With the bottom falling out of the box shifting business, Dell continues its efforts to refocus it’s business along more profitable lines. Dell first announced the appropriately named Dell Cloud at VMworld Las Vegas last August based out of its Plan0 Texas Data Center. Now it has set its sights on the rapidly growing European market with a UK data center hosting its Euro Cloud that is set to open its doors on August 31. Needless to say, Dell is not content to offer a cloud-based service without doing what it can to support its manufacturing division.

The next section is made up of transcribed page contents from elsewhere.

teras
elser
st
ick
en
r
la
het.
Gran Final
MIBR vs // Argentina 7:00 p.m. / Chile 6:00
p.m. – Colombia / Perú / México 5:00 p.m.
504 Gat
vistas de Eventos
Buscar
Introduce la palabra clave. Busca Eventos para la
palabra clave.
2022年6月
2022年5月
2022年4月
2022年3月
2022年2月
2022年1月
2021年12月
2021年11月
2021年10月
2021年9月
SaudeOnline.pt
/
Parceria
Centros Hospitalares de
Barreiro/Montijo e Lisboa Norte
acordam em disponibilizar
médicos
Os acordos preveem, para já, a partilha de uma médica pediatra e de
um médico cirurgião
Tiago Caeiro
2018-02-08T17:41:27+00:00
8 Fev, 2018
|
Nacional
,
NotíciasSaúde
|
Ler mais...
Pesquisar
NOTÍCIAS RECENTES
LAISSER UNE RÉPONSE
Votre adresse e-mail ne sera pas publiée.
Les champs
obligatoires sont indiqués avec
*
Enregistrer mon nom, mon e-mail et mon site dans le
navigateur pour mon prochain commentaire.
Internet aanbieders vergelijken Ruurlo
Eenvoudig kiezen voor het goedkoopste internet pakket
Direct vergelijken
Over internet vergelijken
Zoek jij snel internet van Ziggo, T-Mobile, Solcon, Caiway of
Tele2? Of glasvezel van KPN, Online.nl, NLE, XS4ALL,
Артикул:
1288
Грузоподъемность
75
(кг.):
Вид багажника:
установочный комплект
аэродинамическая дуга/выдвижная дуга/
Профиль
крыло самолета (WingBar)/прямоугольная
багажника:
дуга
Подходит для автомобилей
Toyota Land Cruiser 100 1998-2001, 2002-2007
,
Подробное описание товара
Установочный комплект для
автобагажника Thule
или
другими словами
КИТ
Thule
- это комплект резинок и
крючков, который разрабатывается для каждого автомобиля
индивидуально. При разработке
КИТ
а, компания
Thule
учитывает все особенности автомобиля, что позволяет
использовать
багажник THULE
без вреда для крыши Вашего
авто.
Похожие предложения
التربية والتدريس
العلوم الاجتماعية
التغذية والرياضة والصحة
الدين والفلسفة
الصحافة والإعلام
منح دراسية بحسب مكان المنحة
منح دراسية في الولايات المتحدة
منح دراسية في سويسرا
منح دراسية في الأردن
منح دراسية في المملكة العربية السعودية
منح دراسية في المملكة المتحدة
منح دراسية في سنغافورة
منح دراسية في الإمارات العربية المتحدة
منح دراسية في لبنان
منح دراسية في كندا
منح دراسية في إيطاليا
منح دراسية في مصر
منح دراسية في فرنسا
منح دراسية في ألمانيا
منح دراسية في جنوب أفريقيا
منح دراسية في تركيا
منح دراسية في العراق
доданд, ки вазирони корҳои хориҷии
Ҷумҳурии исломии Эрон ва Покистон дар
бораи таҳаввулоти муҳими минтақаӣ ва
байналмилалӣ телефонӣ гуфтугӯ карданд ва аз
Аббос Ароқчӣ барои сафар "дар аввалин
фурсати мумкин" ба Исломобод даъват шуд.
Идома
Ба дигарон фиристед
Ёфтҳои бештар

Dell’s Plano Texas, Quincy Washington, and the UK data centers are equipped with the recently refreshed PowerEdge blade server platforms and EqualLogic’s  storage arrays. If the cloud is going to cannibalize on-premise hardware sales, Dell is doing all it can to ensure that it’s both captures as much of the services and hardware markets that it can as IT vendors adjust to this new way of thinking. At the same time it is pushing hybrid cloud support using the VMware vCloud Connector extensions to allow a customer’s private cloud to be managed from the same console as the Dell public cloud, enabling jobs to spill-over from private to public cloud and back again in response to changes in load. Of the initial US only offering Dell is reporting that 45% are small and medium businesses, 29% large enterprises and Fortune 500, with 26% public sector organizations.

This is the second cloud deal with VMware’s name attached to it that has been announced this week. Deutsche Telecom’s IT services organization T-Systems has also announced that it will be offering a VMware vCloud Datacenter Services-based offering in Germany in the near future.

What makes these cloud announcements all the more topical, is that they come immediately after a European Commission director has opened the door to European data being stored on US cloud servers. Megan Richards, acting deputy director general of Information Society and Media announced at the Cloud Computing World Form in London this week that

It shouldn’t matter where data is held as long as our rules apply. The legislation in the US is not so different from the legislation we have in the EU.

A very different position to previous announcements voicing concerns that US data security regulations, in particular, laws such as the U.S. Patriot Act would create conflict. – European law mandates strict controls over the treatment of EU private citizens’ data and enforces strong sanctions against breaches. At the same time, there are clear notification requirements that must be followed if data is shared with third parties. The U.S. Patriot Act requires U.S. companies (and their foreign subsidiaries) to comply with U.S. government data requests regardless of location, provided that data is under the control of a U.S. company. Furthermore, by the same U.S. law, such data sharing is not allowed to be revealed to a third party, a direct conflict  with European disclosure requirements.

It remains to be seen how Dell will overcome the difficulties of complying with both European and US regulations.

At the same time Dell continues to pursue Quest Software. News of Dell’s interest in Quest was reported here late last month but since the initial news little more has been heard until now. Yesterday, Reuters reported that Dell is the unidentified “strategic bidder” behind the Quest news that it had received a cash offer of $25.50 per share ($2.15 billion) to buy it out, leaving Quest’s former suitor Insight Venture Partners with just two days to come up with a better offer, or settle for a breakup fee of something between $4.2 million and $6.3 million.